Metabolites are organic molecules that take part in or are created during the biochemical reactions constantly taking place in an organism. For the human body, more than 110,000 metabolites have been identified. Metabolites play a role in metabolic syndrome, which is the situation in which several medical conditions occur simultaneously; the conditions include obesity, high blood pressure and high blood sugar. Metabolic syndrome is associated with a higher risk of developing cardiovascular disease, type-2 diabetes and different kinds of cancer. The presence of certain metabolites can be an indicator for particular pathological conditions related to metabolic syndrome. Efficiently measuring and monitoring the presence is therefore important for early diagnosis. Now, Tomoki Ogoshi*, Atsushi Hirao*, and Masaya Ueno (*correspondence authors) from Kanazawa University and colleagues have developed a biosensor for a low-molecular-weight metabolite known as 1-MNA. The sensor relies on the physicochemical properties of pillararene, a channel-like molecule.
The researchers investigated the metabolite 1-MNA (1-methylnicotinamide), recently discovered to be present in higher levels in aggressive cancer cell lines. These cancers have increased NNMT (nicotinamide N-methyltransferase) activity in which 1-MNA is a byproduct. Detecting 1-MNA could be therefore crucial for the timely diagnosis and treatment of such cancers.
Ogoshi and colleagues hypothesized that pillar[n]arenes could be used as biosensors for metabolites like 1-MNA. Pillar[n]arenes are pillar-shaped macrocyclic compounds with a polygonal cross-section (pentagonal and hexagonal for n = 5 and 6, respectively). The researchers found that pillararene (P6A) forms host–guest a complex with 1-MNA; the metabolite can bind to it because the hexagonal cavity inside P6A offers just the right environment for doing so. They also found that when 1-MNA is bound to P6A, the fluorescent response of the latter significantly decreases — an effect that can be exploited as an indicator for the presence or absence of 1-MNA (strong or weak fluorescent response, respectively).
Importantly, the scientists could show that the P6A fluorescence detection mechanism works for biological samples. Specifically, they were able to detect 1-MNA in urine, albeit with a low sensitivity. Ogoshi and colleagues conclude that additional experiments “will help to improve the sensitivity and specificity of the biosensors”, and that their work “should contribute to the development of low-cost, easy, and rapid methods for the detection of human metabolites for diagnosis”.
Metabolic syndrome refers to the combination of diabetes, high blood pressure (hypertension) and obesity. Patients with metabolic syndrome are at a greater risk for developing certain cardiovascular diseases as well as different types of cancer. Metabolic syndrome is often associated with being overweight and a lack of physical activity, and is also linked to insulin resistance (a key feature of type-2 diabetes).
Now, Tomoki Ogoshi from Kanazawa University and colleagues have developed a biosensor for a metabolite known as 1-MNA. Being able to efficiently detect metabolites associated with certain pathologies is an important step forward towards the development of treatments for pathologies associated with metabolic syndrome.

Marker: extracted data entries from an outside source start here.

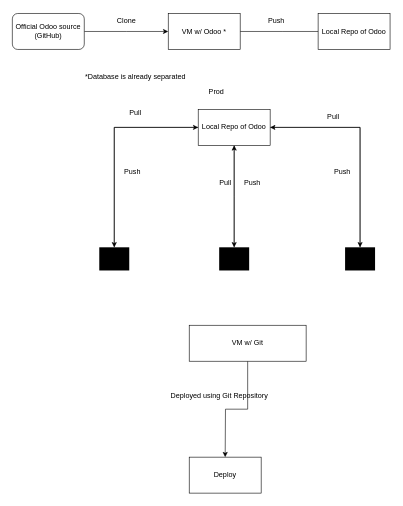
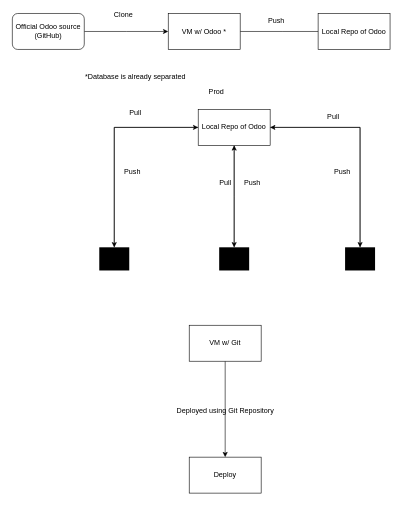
  <mxCell id="0" />
  <mxCell id="1" parent="0" />
  <mxCell id="2" style="edgeStyle=orthogonalEdgeStyle;rounded=0;orthogonalLoop=1;jettySize=auto;html=1;" edge="1" parent="1" source="3"><mxGeometry relative="1" as="geometry"><mxPoint x="280" y="52" as="targetPoint" /></mxGeometry></mxCell>
  <mxCell id="3" value="Official Odoo source (GitHub)" style="whiteSpace=wrap;html=1;rounded=1;" vertex="1" parent="1"><mxGeometry x="20" y="22" width="120" height="60" as="geometry" /></mxCell>
- <mxCell id="4" value="Clone" style="text;html=1;align=center;verticalAlign=middle;resizable=0;points=[];autosize=1;strokeColor=none;fillColor=none;" vertex="1" parent="1"><mxGeometry x="185" y="20" width="50" height="30" as="geometry" /></mxCell>
+ <mxCell id="4" value="Clone" style="text;html=1;align=center;verticalAlign=middle;resizable=0;points=[];autosize=1;strokeColor=none;fillColor=none;" vertex="1" parent="1"><mxGeometry x="180" y="10" width="50" height="30" as="geometry" /></mxCell>
  <mxCell id="5" style="edgeStyle=orthogonalEdgeStyle;rounded=0;orthogonalLoop=1;jettySize=auto;html=1;" edge="1" parent="1" source="6"><mxGeometry relative="1" as="geometry"><mxPoint x="540" y="52" as="targetPoint" /></mxGeometry></mxCell>
  <mxCell id="6" value="VM w/ Odoo *" style="rounded=0;whiteSpace=wrap;html=1;" vertex="1" parent="1"><mxGeometry x="280" y="22" width="120" height="60" as="geometry" /></mxCell>
  <mxCell id="7" value="Local Repo of Odoo" style="whiteSpace=wrap;html=1;" vertex="1" parent="1"><mxGeometry x="530" y="22" width="120" height="60" as="geometry" /></mxCell>
  <mxCell id="8" value="Push" style="text;html=1;align=center;verticalAlign=middle;resizable=0;points=[];autosize=1;strokeColor=none;fillColor=none;" vertex="1" parent="1"><mxGeometry x="435" y="20" width="50" height="30" as="geometry" /></mxCell>
  <mxCell id="9" style="edgeStyle=orthogonalEdgeStyle;rounded=0;orthogonalLoop=1;jettySize=auto;html=1;" edge="1" parent="1" source="12" target="15"><mxGeometry relative="1" as="geometry"><mxPoint x="175" y="402" as="targetPoint" /></mxGeometry></mxCell>
  <mxCell id="10" style="edgeStyle=orthogonalEdgeStyle;rounded=0;orthogonalLoop=1;jettySize=auto;html=1;" edge="1" parent="1" source="12" target="19"><mxGeometry relative="1" as="geometry" /></mxCell>
  <mxCell id="11" style="edgeStyle=orthogonalEdgeStyle;rounded=0;orthogonalLoop=1;jettySize=auto;html=1;" edge="1" parent="1" source="12" target="17"><mxGeometry relative="1" as="geometry" /></mxCell>
  <mxCell id="12" value="Local Repo of Odoo" style="whiteSpace=wrap;html=1;" vertex="1" parent="1"><mxGeometry x="330" y="182" width="120" height="60" as="geometry" /></mxCell>
  <mxCell id="13" value="Prod" style="text;html=1;align=center;verticalAlign=middle;resizable=0;points=[];autosize=1;strokeColor=none;fillColor=none;" vertex="1" parent="1"><mxGeometry x="335" y="137" width="50" height="30" as="geometry" /></mxCell>
  <mxCell id="14" style="edgeStyle=orthogonalEdgeStyle;rounded=0;orthogonalLoop=1;jettySize=auto;html=1;entryX=0;entryY=0.5;entryDx=0;entryDy=0;" edge="1" parent="1" source="15" target="12"><mxGeometry relative="1" as="geometry"><Array as="points"><mxPoint x="190" y="212" /></Array></mxGeometry></mxCell>
  <mxCell id="15" value="" style="sketch=0;verticalLabelPosition=bottom;sketch=0;aspect=fixed;html=1;verticalAlign=top;strokeColor=none;fillColor=#000000;align=center;outlineConnect=0;pointerEvents=1;shape=mxgraph.citrix2.desktop;" vertex="1" parent="1"><mxGeometry x="165" y="412" width="50" height="38.66" as="geometry" /></mxCell>
  <mxCell id="16" style="edgeStyle=orthogonalEdgeStyle;rounded=0;orthogonalLoop=1;jettySize=auto;html=1;" edge="1" parent="1" source="17"><mxGeometry relative="1" as="geometry"><mxPoint x="390" y="242" as="targetPoint" /></mxGeometry></mxCell>
  <mxCell id="17" value="" style="sketch=0;verticalLabelPosition=bottom;sketch=0;aspect=fixed;html=1;verticalAlign=top;strokeColor=none;fillColor=#000000;align=center;outlineConnect=0;pointerEvents=1;shape=mxgraph.citrix2.desktop;" vertex="1" parent="1"><mxGeometry x="365" y="412" width="50" height="38.66" as="geometry" /></mxCell>
  <mxCell id="18" style="edgeStyle=orthogonalEdgeStyle;rounded=0;orthogonalLoop=1;jettySize=auto;html=1;entryX=1;entryY=0.5;entryDx=0;entryDy=0;" edge="1" parent="1" source="19" target="12"><mxGeometry relative="1" as="geometry"><Array as="points"><mxPoint x="600" y="212" /></Array></mxGeometry></mxCell>
  <mxCell id="19" value="" style="sketch=0;verticalLabelPosition=bottom;sketch=0;aspect=fixed;html=1;verticalAlign=top;strokeColor=none;fillColor=#000000;align=center;outlineConnect=0;pointerEvents=1;shape=mxgraph.citrix2.desktop;" vertex="1" parent="1"><mxGeometry x="575" y="412" width="50" height="38.66" as="geometry" /></mxCell>
  <mxCell id="20" value="Pull" style="text;html=1;align=center;verticalAlign=middle;resizable=0;points=[];autosize=1;strokeColor=none;fillColor=none;" vertex="1" parent="1"><mxGeometry x="205" y="172" width="40" height="30" as="geometry" /></mxCell>
  <mxCell id="21" value="Pull" style="text;html=1;align=center;verticalAlign=middle;resizable=0;points=[];autosize=1;strokeColor=none;fillColor=none;" vertex="1" parent="1"><mxGeometry x="355" y="290" width="40" height="30" as="geometry" /></mxCell>
  <mxCell id="22" value="Pull" style="text;html=1;align=center;verticalAlign=middle;resizable=0;points=[];autosize=1;strokeColor=none;fillColor=none;" vertex="1" parent="1"><mxGeometry x="535" y="180" width="40" height="30" as="geometry" /></mxCell>
  <mxCell id="23" value="Push" style="text;html=1;align=center;verticalAlign=middle;resizable=0;points=[];autosize=1;strokeColor=none;fillColor=none;" vertex="1" parent="1"><mxGeometry x="195" y="272" width="50" height="30" as="geometry" /></mxCell>
  <mxCell id="24" value="Push" style="text;html=1;align=center;verticalAlign=middle;resizable=0;points=[];autosize=1;strokeColor=none;fillColor=none;" vertex="1" parent="1"><mxGeometry x="395" y="290" width="50" height="30" as="geometry" /></mxCell>
  <mxCell id="25" value="Push" style="text;html=1;align=center;verticalAlign=middle;resizable=0;points=[];autosize=1;strokeColor=none;fillColor=none;" vertex="1" parent="1"><mxGeometry x="545" y="272" width="50" height="30" as="geometry" /></mxCell>
  <mxCell id="26" style="edgeStyle=orthogonalEdgeStyle;rounded=0;orthogonalLoop=1;jettySize=auto;html=1;" edge="1" parent="1" source="27"><mxGeometry relative="1" as="geometry"><mxPoint x="375" y="762" as="targetPoint" /></mxGeometry></mxCell>
- <mxCell id="27" value="VM w/ Git" style="rounded=0;whiteSpace=wrap;html=1;" vertex="1" parent="1"><mxGeometry x="315" y="542" width="195" height="60" as="geometry" /></mxCell>
+ <mxCell id="27" value="VM w/ Git" style="rounded=0;whiteSpace=wrap;html=1;" vertex="1" parent="1"><mxGeometry x="315" y="542" width="120" height="60" as="geometry" /></mxCell>
  <mxCell id="28" value="Deploy" style="whiteSpace=wrap;html=1;" vertex="1" parent="1"><mxGeometry x="315" y="762" width="120" height="60" as="geometry" /></mxCell>
- <mxCell id="29" value="Deployed using Git Repository" style="text;html=1;align=center;verticalAlign=middle;resizable=0;points=[];autosize=1;strokeColor=none;fillColor=none;" vertex="1" parent="1"><mxGeometry x="275" y="645" width="180" height="30" as="geometry" /></mxCell>
+ <mxCell id="29" value="Deployed using Git Repository" style="text;html=1;align=center;verticalAlign=middle;resizable=0;points=[];autosize=1;strokeColor=none;fillColor=none;" vertex="1" parent="1"><mxGeometry x="285" y="670" width="180" height="30" as="geometry" /></mxCell>
  <mxCell id="30" value="*Database is already separated" style="text;html=1;align=center;verticalAlign=middle;resizable=0;points=[];autosize=1;strokeColor=none;fillColor=none;" vertex="1" parent="1"><mxGeometry x="130" y="112" width="190" height="30" as="geometry" /></mxCell>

Pillar[n]arenes, collectively named pillararenes (and sometimes pillarenes), are cyclic organic molecules consisting of n so-called hydroquinone units, which can be substituted. Hydroquinone, also known as quinol, has the chemical formula C6H4(OH)2. It consists of a benzene ring with two hydroxyl (OH) groups bound to it at opposite sides of the benzene hexagon.
The first pillararene was synthesized in 2008 by Tomoki Ogoshi and colleagues from Kanazawa University. The name pillararene was chosen since the molecules are cylindrical (pillar-like) in shape and composed of aromatic moieties (arenes).
Now, Ogoshi, Hirao and colleagues have shown that pillararene (n = 6) can be used as biosensors for the metabolite 1-MNA — an important result given that detecting low-molecular-weight metabolites is challenging.